DDX6 induces immunosuppression in cancer by disrupting structural stability of endogenous double-stranded RNAs

Description

Cellular double-stranded RNA (dsRNA) can activate immune pathways similar to viral RNA. Adenosine deaminases acting on RNA 1 (ADAR1)-mediated adenosine-to-inosine (A-to-I) RNA editing is long believed to destabilize endogenous dsRNA thus preventing immune activation. We identify DEAD-box RNA helicase 6 (DDX6) as a potent editing repressor and an immune protector under normal conditions, but as an immunosuppressor in cancer contexts.
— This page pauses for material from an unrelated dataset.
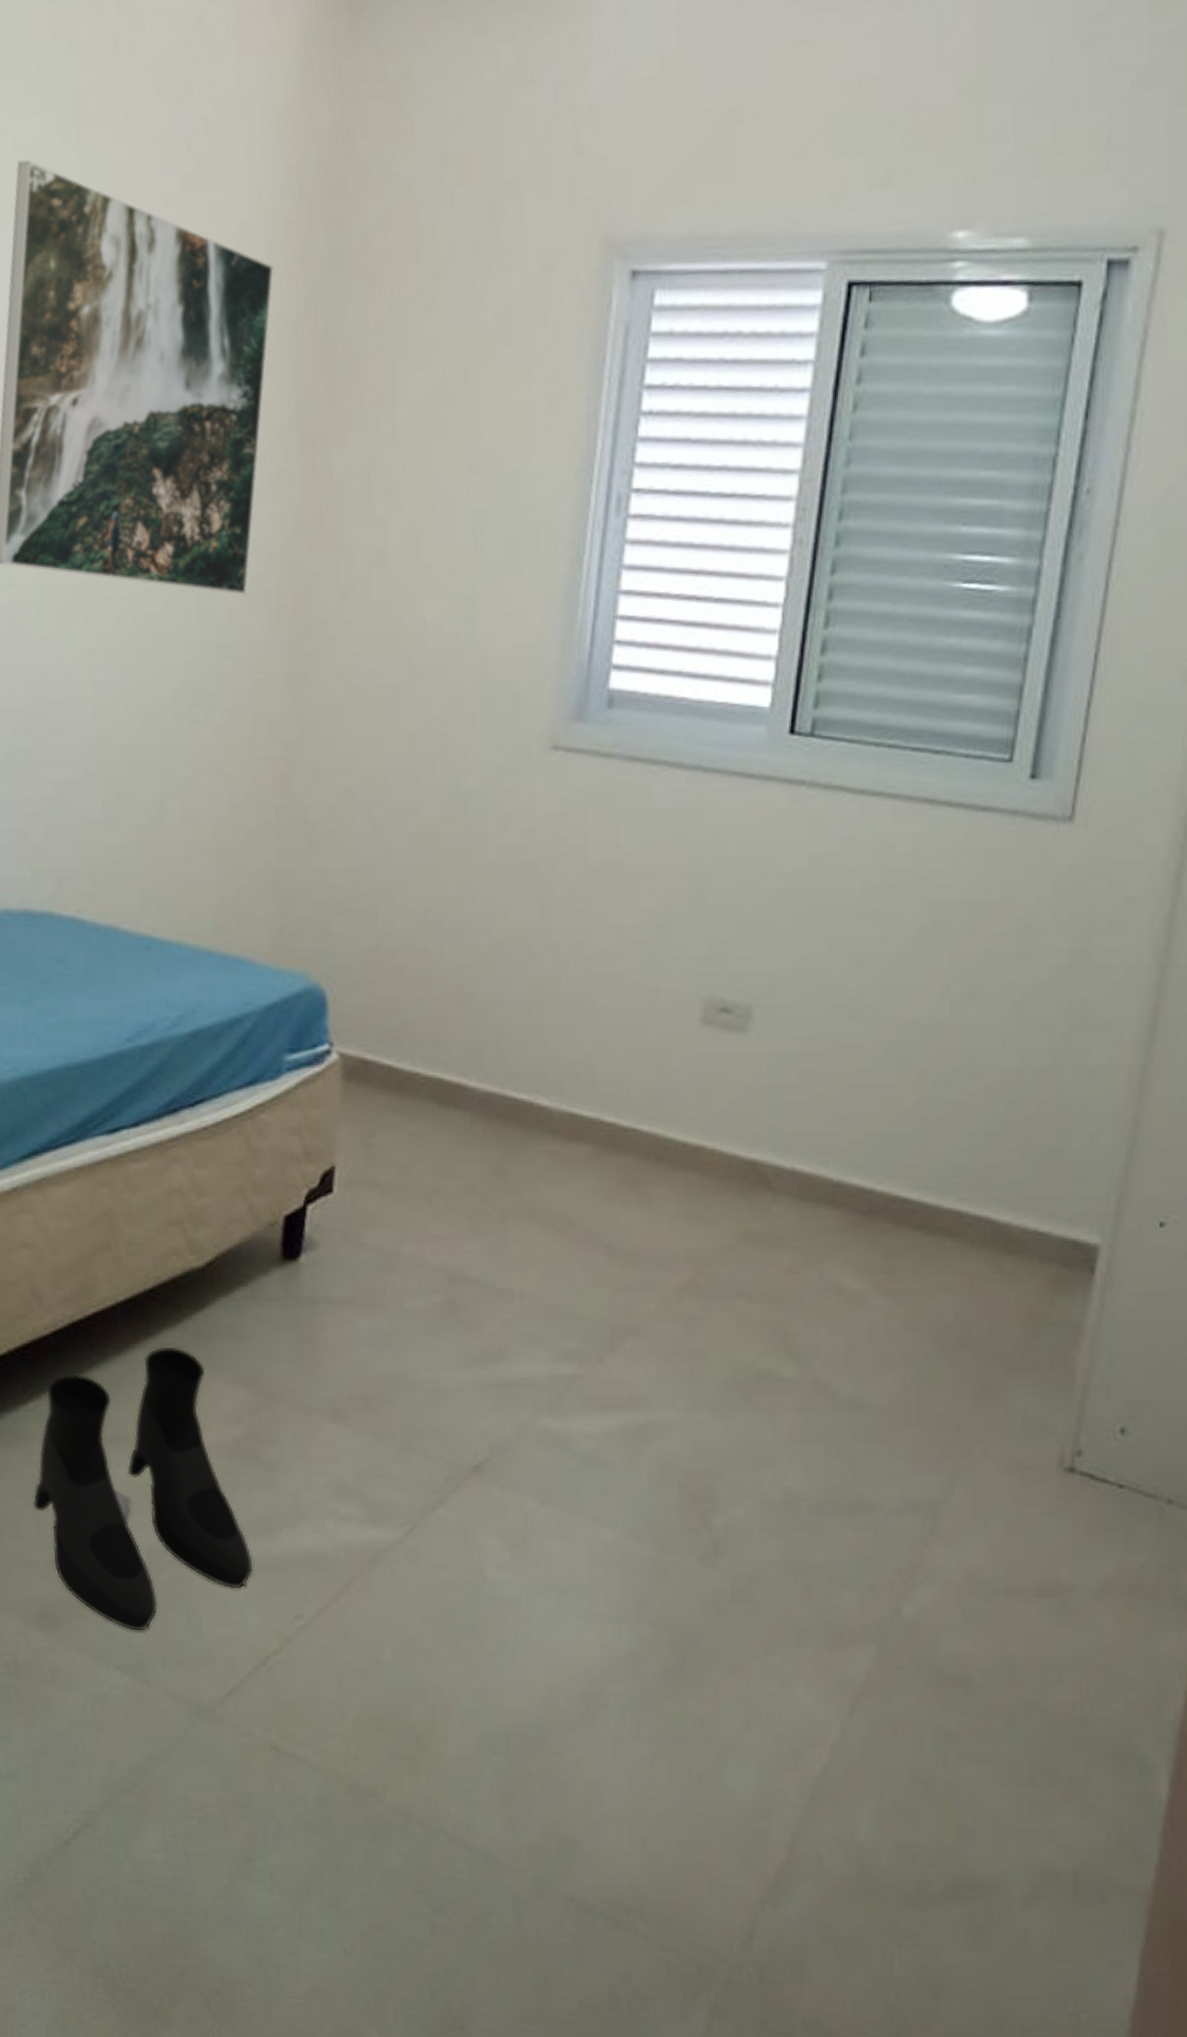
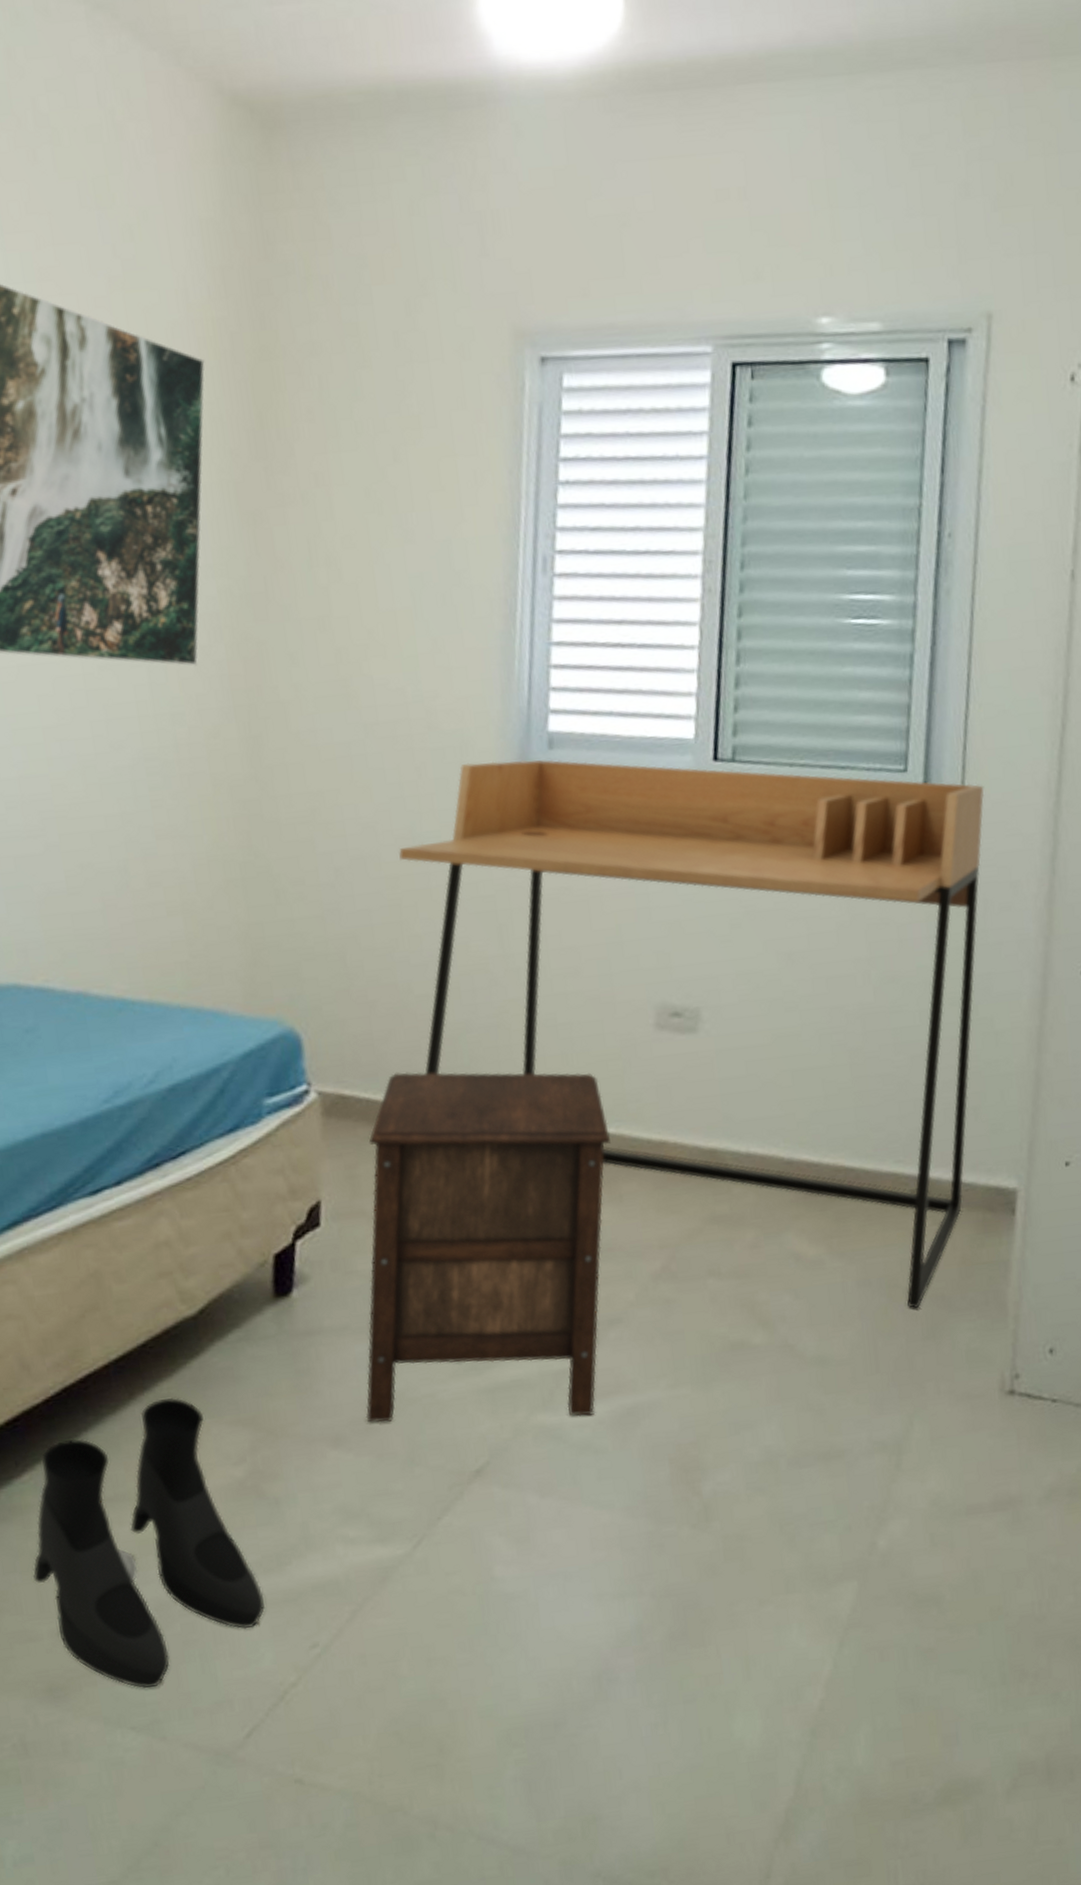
nightstand: none [366,1041,644,1426] -> present [366,1072,611,1423]
desk: none [440,717,1103,1362] -> present [399,759,984,1308]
Through its interaction with ADAR1, DDX6 binds preferentially to cytoplasmic dsRNA, repressing editing of adenosines within A:C mismatches across the transcriptome, disrupting dsRNA structural stability, and suppressing interferon signaling and immune responses. Depleting DDX6 in tumor cells triggers dsRNA accumulation and activates both intrinsic and extrinsic immunity to hinder tumor growth. Our findings broaden our understanding of the paradigm that RNA editing not only destabilizes cellular dsRNAs but can also stabilize them through I-C pairing, a process preferentially suppressed by DDX6, to limit cytosolic dsRNA sensor recognition. Targeting DDX6 and harnessing RNA-associated tumor cell-intrinsic innate immune activation holds promise for cancer immunotherapy.